Instagramification for young designer
How did 25-year-old designer and online retail entrepreneur, Ashleigh Nicholls, sign up the boys from Bondi Rescue as brand ambassadors for her nascent swimwear company?
Founder of surf brand Ink in Water, Nicholls decided to reach out to Bondi Rescue lifeguard Dean ‘Deano’ Gladstone on Instagram, urging him to check out her brand new wetsuits shortly after the first batch arrived from the manufacturer.
“He did and he absolutely loved it,” Nicholls said. “He was keen to come on board – he was one of my first ambassadors.”
Once Deano started hitting Bondi Beach all ‘Inked up’ in his bright new wetsuit, it wasn’t long before the rest of the Bondi Rescue crew got in on the act.
Nicholls has always loved Bondi Rescue and believes Deano and his co-stars encapsulate the “be bold, get inked” motto her business lives by.
“They are really great for Ink, especially Deano,” she said. “It’s all about having fun in the sun, being sun safe and standing out from the crowd.”
For Nicholls, the partnership represents a small amount of effort for a big reward. Deano is currently holidaying in Bali his family – “they’re all Inked up”, according to Nicholls – and posting plenty of photos to his 19,000 Instagram followers, 21,000 Twitter followers and nearly 5000 Facebook followers.
Facebook and Instagram have been a huge part of building the Ink In Water brand, Nicholls said.
“Instagram is all about capturing a little moment, and that fits in perfectly with Ink in Water. With its colours and its prints, you want to capture a moment.”
Lifesavers aren’t the only ones endorsing the colourful designs. Former Miss Australia and TV presenter, Caroline Pemberton, approached Nicholls after hearing about the brand through word of mouth. Pemberton is currently developing her own television series and brand called ‘Miss Adventure’.
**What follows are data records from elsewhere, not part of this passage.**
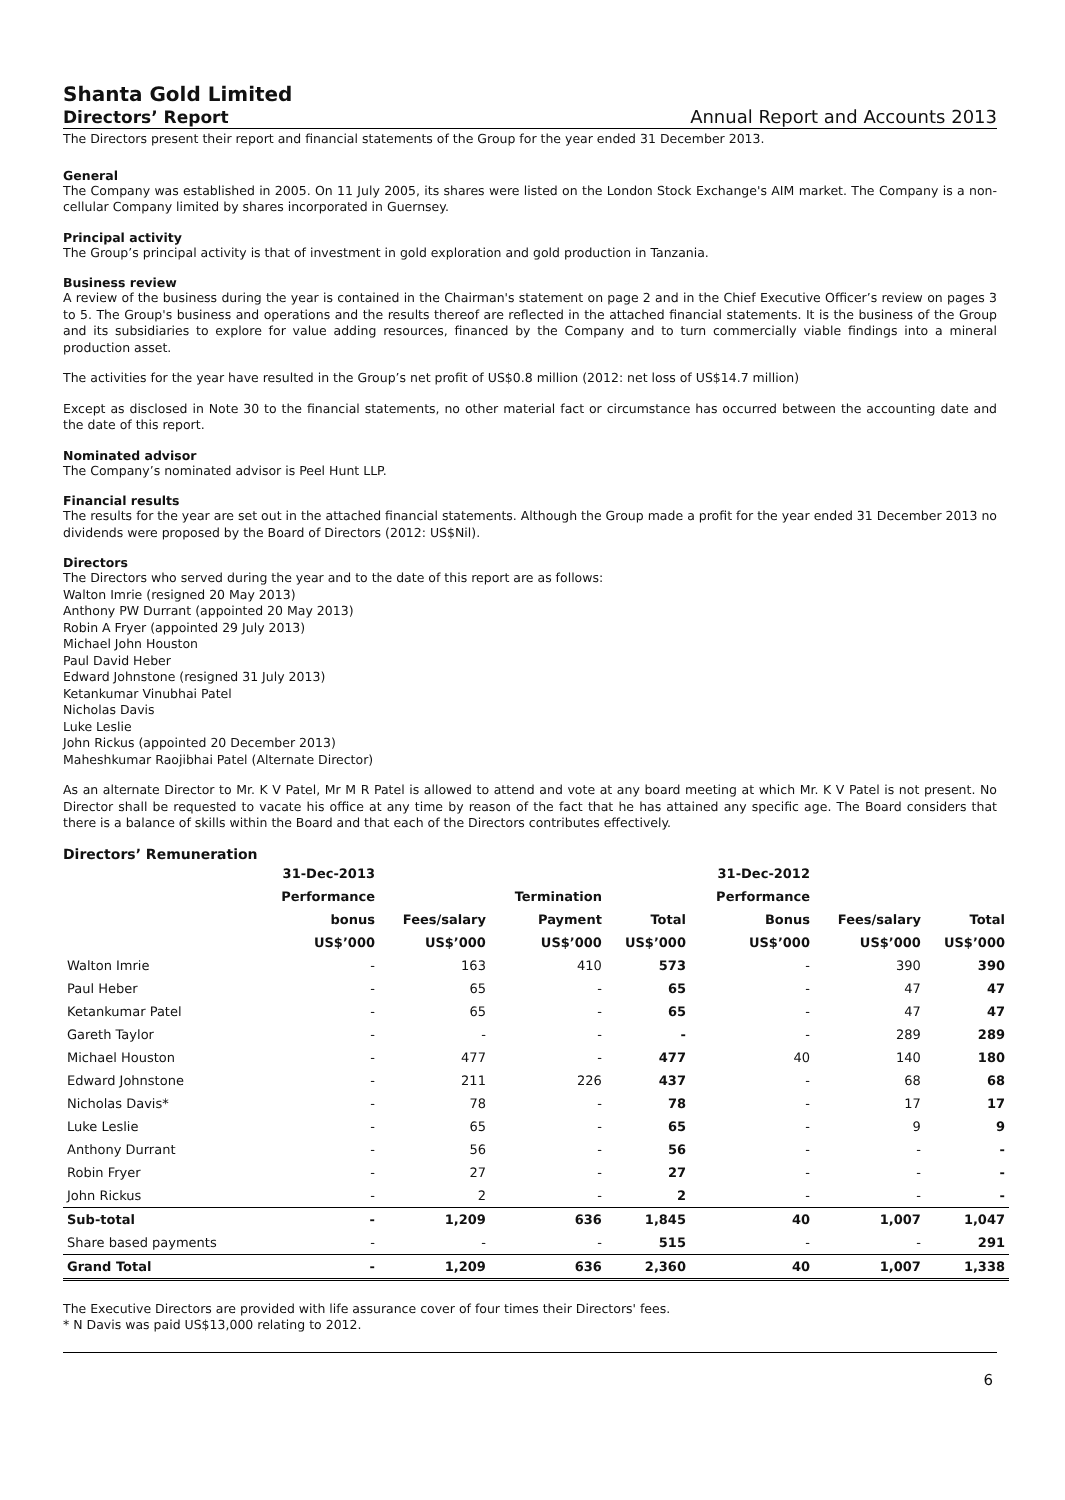Shanta Gold Limited
Directors’ Report Annual Report and Accounts 2013
The Directors present their report and financial statements of the Group for the year ended 31 December 2013.
General
The Company was established in 2005. On 11 July 2005, its shares were listed on the London Stock Exchange's AIM market. The Company is a non-cellular Company limited by shares incorporated in Guernsey.
Principal activity
The Group’s principal activity is that of investment in gold exploration and gold production in Tanzania.
Business review
A review of the business during the year is contained in the Chairman's statement on page 2 and in the Chief Executive Officer’s review on pages 3 to 5. The Group's business and operations and the results thereof are reflected in the attached financial statements. It is the business of the Group and its subsidiaries to explore for value adding resources, financed by the Company and to turn commercially viable findings into a mineral production asset.
The activities for the year have resulted in the Group’s net profit of US$0.8 million (2012: net loss of US$14.7 million)
Except as disclosed in Note 30 to the financial statements, no other material fact or circumstance has occurred between the accounting date and the date of this report.
Nominated advisor
The Company’s nominated advisor is Peel Hunt LLP.
Financial results
The results for the year are set out in the attached financial statements. Although the Group made a profit for the year ended 31 December 2013 no dividends were proposed by the Board of Directors (2012: US$Nil).
Directors
The Directors who served during the year and to the date of this report are as follows:
Walton Imrie (resigned 20 May 2013)
Anthony PW Durrant (appointed 20 May 2013)
Robin A Fryer (appointed 29 July 2013)
Michael John Houston
Paul David Heber
Edward Johnstone (resigned 31 July 2013)
Ketankumar Vinubhai Patel
Nicholas Davis
Luke Leslie
John Rickus (appointed 20 December 2013)
Maheshkumar Raojibhai Patel (Alternate Director)
As an alternate Director to Mr. K V Patel, Mr M R Patel is allowed to attend and vote at any board meeting at which Mr. K V Patel is not present. No Director shall be requested to vacate his office at any time by reason of the fact that he has attained any specific age. The Board considers that there is a balance of skills within the Board and that each of the Directors contributes effectively.
Directors’ Remuneration
| | 31-Dec-2013 | | | | 31-Dec-2012 | | |
| --- | --- | --- | --- | --- | --- | --- | --- |
| | Performance | | Termination | | Performance | | |
| | bonus | Fees/salary | Payment | Total | Bonus | Fees/salary | Total |
| | US$’000 | US$’000 | US$’000 | US$’000 | US$’000 | US$’000 | US$’000 |
| Walton Imrie | - | 163 | 410 | 573 | - | 390 | 390 |
| Paul Heber | - | 65 | - | 65 | - | 47 | 47 |
| Ketankumar Patel | - | 65 | - | 65 | - | 47 | 47 |
| Gareth Taylor | - | - | - | - | - | 289 | 289 |
| Michael Houston | - | 477 | - | 477 | 40 | 140 | 180 |
| Edward Johnstone | - | 211 | 226 | 437 | - | 68 | 68 |
| Nicholas Davis* | - | 78 | - | 78 | - | 17 | 17 |
| Luke Leslie | - | 65 | - | 65 | - | 9 | 9 |
| Anthony Durrant | - | 56 | - | 56 | - | - | - |
| Robin Fryer | - | 27 | - | 27 | - | - | - |
| John Rickus | - | 2 | - | 2 | - | - | - |
| Sub-total | - | 1,209 | 636 | 1,845 | 40 | 1,007 | 1,047 |
| Share based payments | - | - | - | 515 | - | - | 291 |
| Grand Total | - | 1,209 | 636 | 2,360 | 40 | 1,007 | 1,338 |
The Executive Directors are provided with life assurance cover of four times their Directors' fees.
* N Davis was paid US$13,000 relating to 2012.
6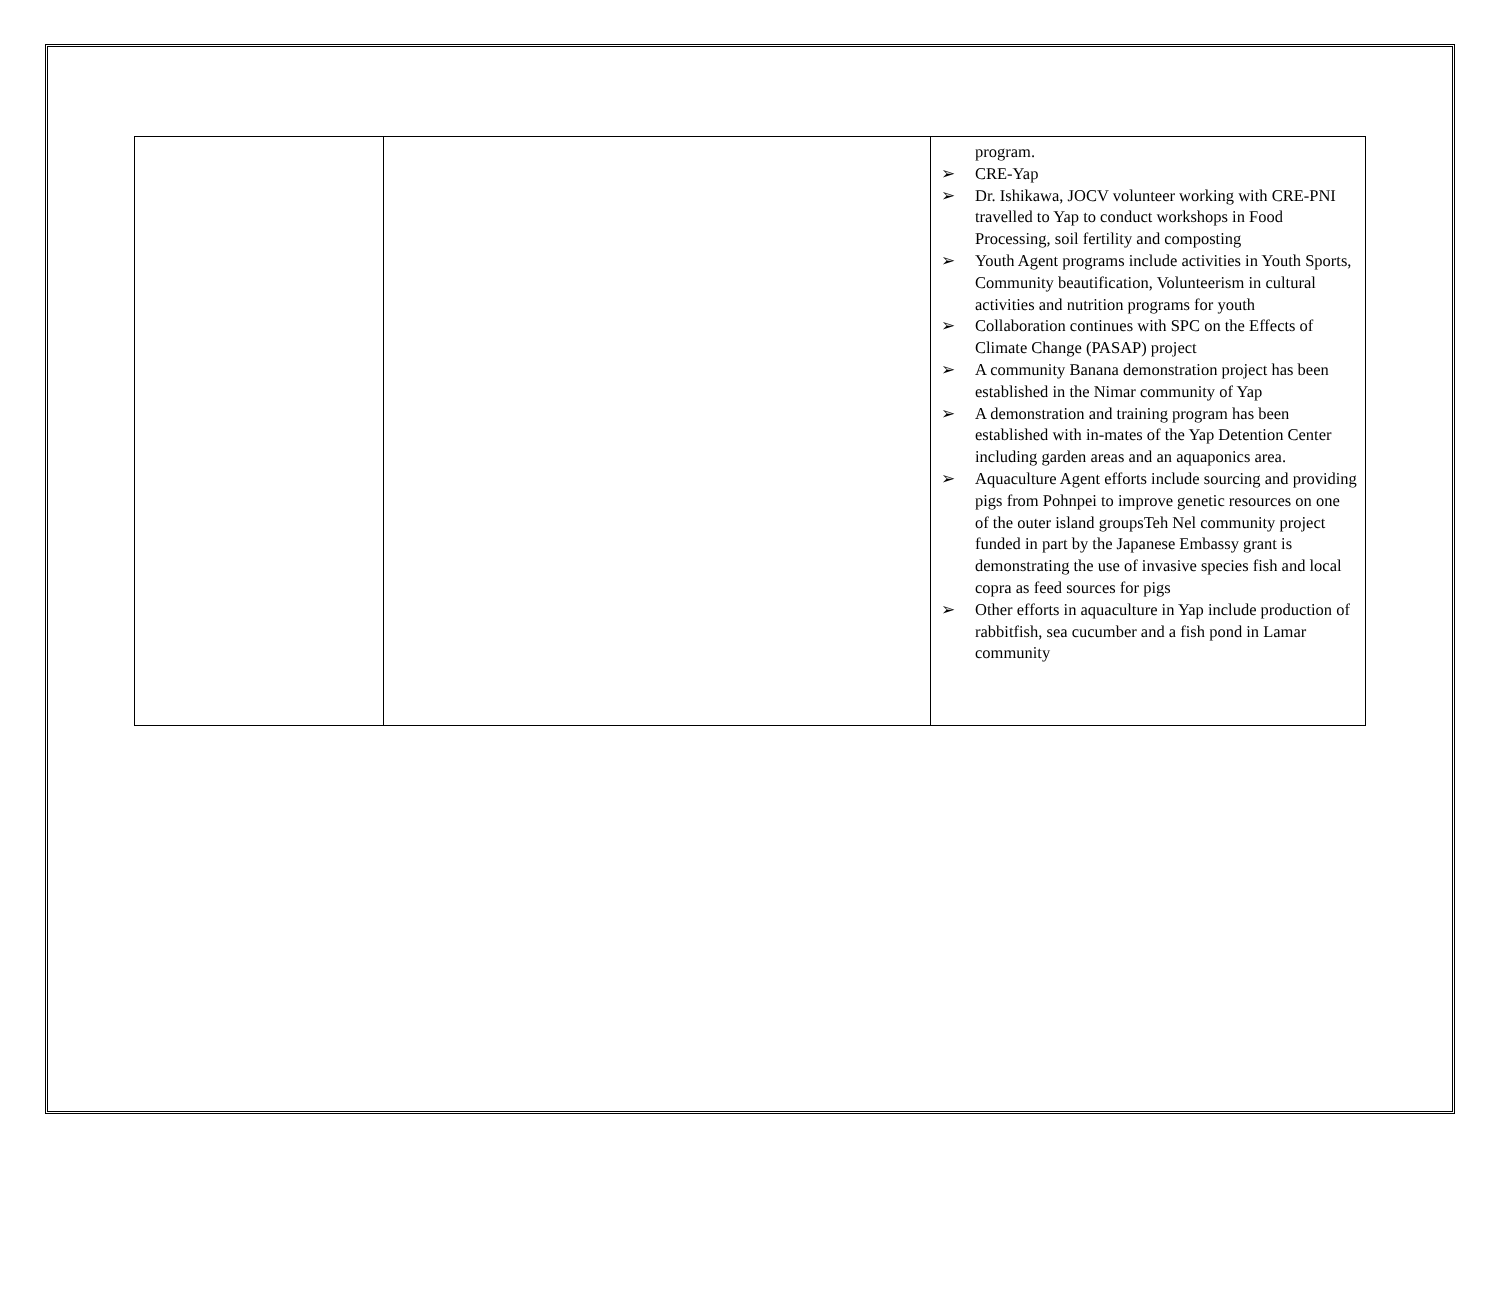| | | program. ➢ CRE-Yap ➢ Dr. Ishikawa, JOCV volunteer working with CRE-PNI travelled to Yap to conduct workshops in Food Processing, soil fertility and composting ➢ Youth Agent programs include activities in Youth Sports, Community beautification, Volunteerism in cultural activities and nutrition programs for youth ➢ Collaboration continues with SPC on the Effects of Climate Change (PASAP) project ➢ A community Banana demonstration project has been established in the Nimar community of Yap ➢ A demonstration and training program has been established with in-mates of the Yap Detention Center including garden areas and an aquaponics area. ➢ Aquaculture Agent efforts include sourcing and providing pigs from Pohnpei to improve genetic resources on one of the outer island groupsTeh Nel community project funded in part by the Japanese Embassy grant is demonstrating the use of invasive species fish and local copra as feed sources for pigs ➢ Other efforts in aquaculture in Yap include production of rabbitfish, sea cucumber and a fish pond in Lamar community |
“Inked is all about combining fitness and fashion and Miss Adventure is all about fitness and being active for women and expressing yourself,” Nicholls said. “[Pemberton] was the perfect fit, so she came and said she wanted to come on board. She has been really, really amazing.”
Nicholls studied fashion design at Ultimo Tafe and grew up by the sea at Sydney’s Coogee Beach. Her designs use bright bold, colours and patterns. Inspired by young Australian fashion designers Josh Goot, Dion Lee and Romance was Born, Nicholls saw a gap in the wetsuit market.
“I’m always down by the beach and the water and always just saw a lack of colour and not many options to express yourself with wetsuits and rash shirts for sun protection,” she said. “It was all really boring and drab.
“Everyone looks like a seal!” she said, before pointing out that when Aussie surfer Mick Fanning was attacked by a shark in South Africa, he was wearing a bright blue rash shirt over his black wetsuit to be seen more easily.
“I think Ink is really what the Australian swim and sports market really needs,” Nicholls said. “I think we are tapping into an unexplored niche. We are providing consumers with an alternative to the dark and drab wetsuits, something a little different.”
Inked for success
In September 2014, Nicholls travelled to China to find a manufacturer, settling on a factory near the manufacturing city of Shenzhen in Guangdong province.
“It was really, really exciting going over there and trying to find a manufacturer and we found the perfect one,” she said. “It was quite hard to find a manufacturer who could combine the prints with the functional style of the wetsuit. It was very new to a lot of them, I only found one that stood out from the crowd.”
Nicholls currently makes wetsuits and rash shirts for men, women and kids, which she’s been selling through her online store since March 2015. Her next target is bricks and mortar retail.
“We are ready to launch into the retail world this summer, which is really exciting,” she said.
Initially, Nicholls is aiming to get Ink in Water ranged in independent surf shops and boutiques in Sydney, the Gold Coast and Byron Bay. For the retail launch, the collection will be expanded to include swimwear and bikinis to give the brand mass-market appeal and potential.
“I think it will really open it up a little more. Wetsuits in particular are a niche market, so I think it expands it to water lovers in general.”
Nicholls’ longer term plans for Ink in Water include gaining global distribution to West Coast of the US, then the UK, France and Asia.